In the process of migrating our workloads from our old Hashicorp Nomad cluster to the new cluster, I encountered an issue where our Sonatype Nexus instance failed to start properly in the new environment.

The Docker logs showed the following error:

com.orientechnologies.orient.core.exception.OLowDiskSpaceException: Error occurred
while executing a write operation to database ‘component’ due to limited free space
on the disk (4068 MB). The database is now working in read-only mode.

Please close the database (or stop OrientDB), make room on your hard drive and then
reopen the database. The minimal required space is 4096 MB. Required space is now
set to 4096MB (you can change it by setting parameter storage.diskCache.diskFreeSpaceLimit).

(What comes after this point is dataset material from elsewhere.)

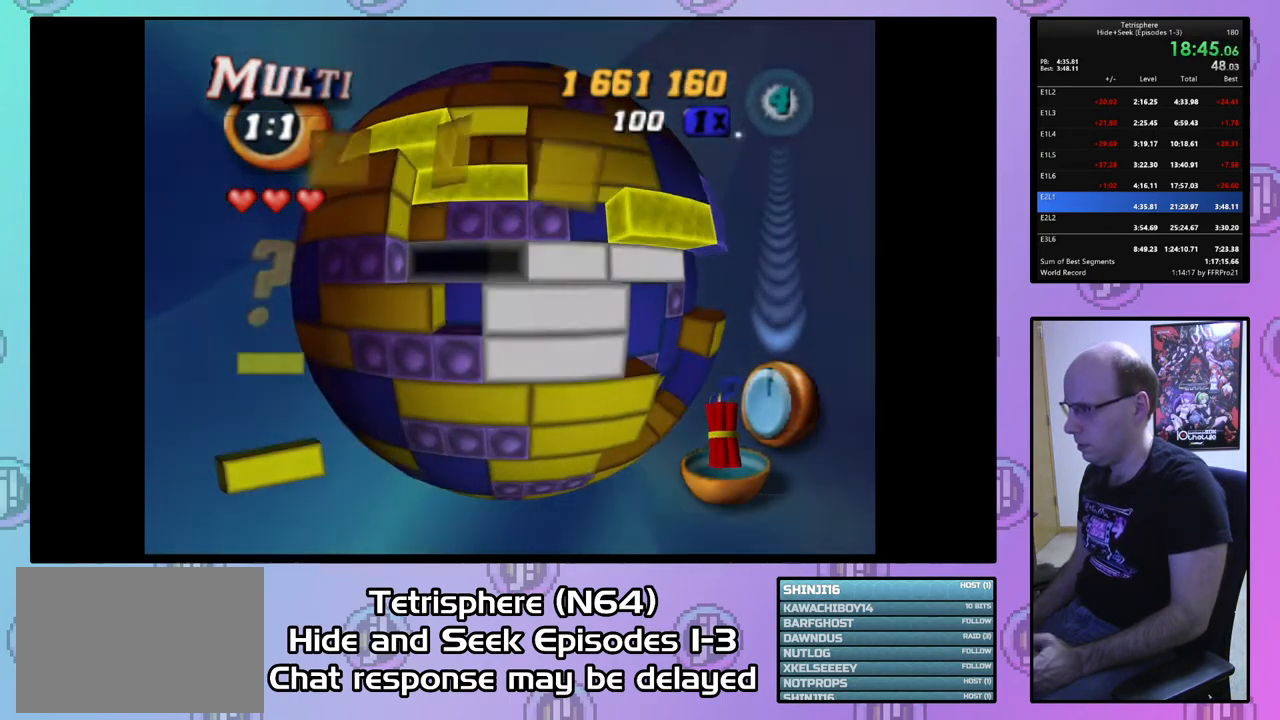
{"buttons": ["DPAD_LEFT"], "right_stick": "center", "events": [[33, "DPAD_UP", "up"], [267, "DPAD_LEFT", "down"], [300, "DPAD_LEFT", "up"], [500, "DPAD_LEFT", "down"]]}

Initially, I was puzzled because there was definitely sufficient free disk space. To verify, I connected to the container and executed df -h command to check if Nexus was reporting the correct status. As per my observation, it appears that SeaweedFS - the distributed file system we are using - is not accurately reporting the size of the available disk space.

So technically, Nexus was right. Not enough disk space around to start OrientDB. Luckily, the minimum disk space needed can be configured in the nexus/etc/karaf/system.properties file. Change the setting storage.diskCache.diskFreeSpaceLimit to whatever makes the most sense to you.

Keep in mind that this can potentially harm the database, as the Nexus developers raised the free space limit to 4GB a while ago on purpose.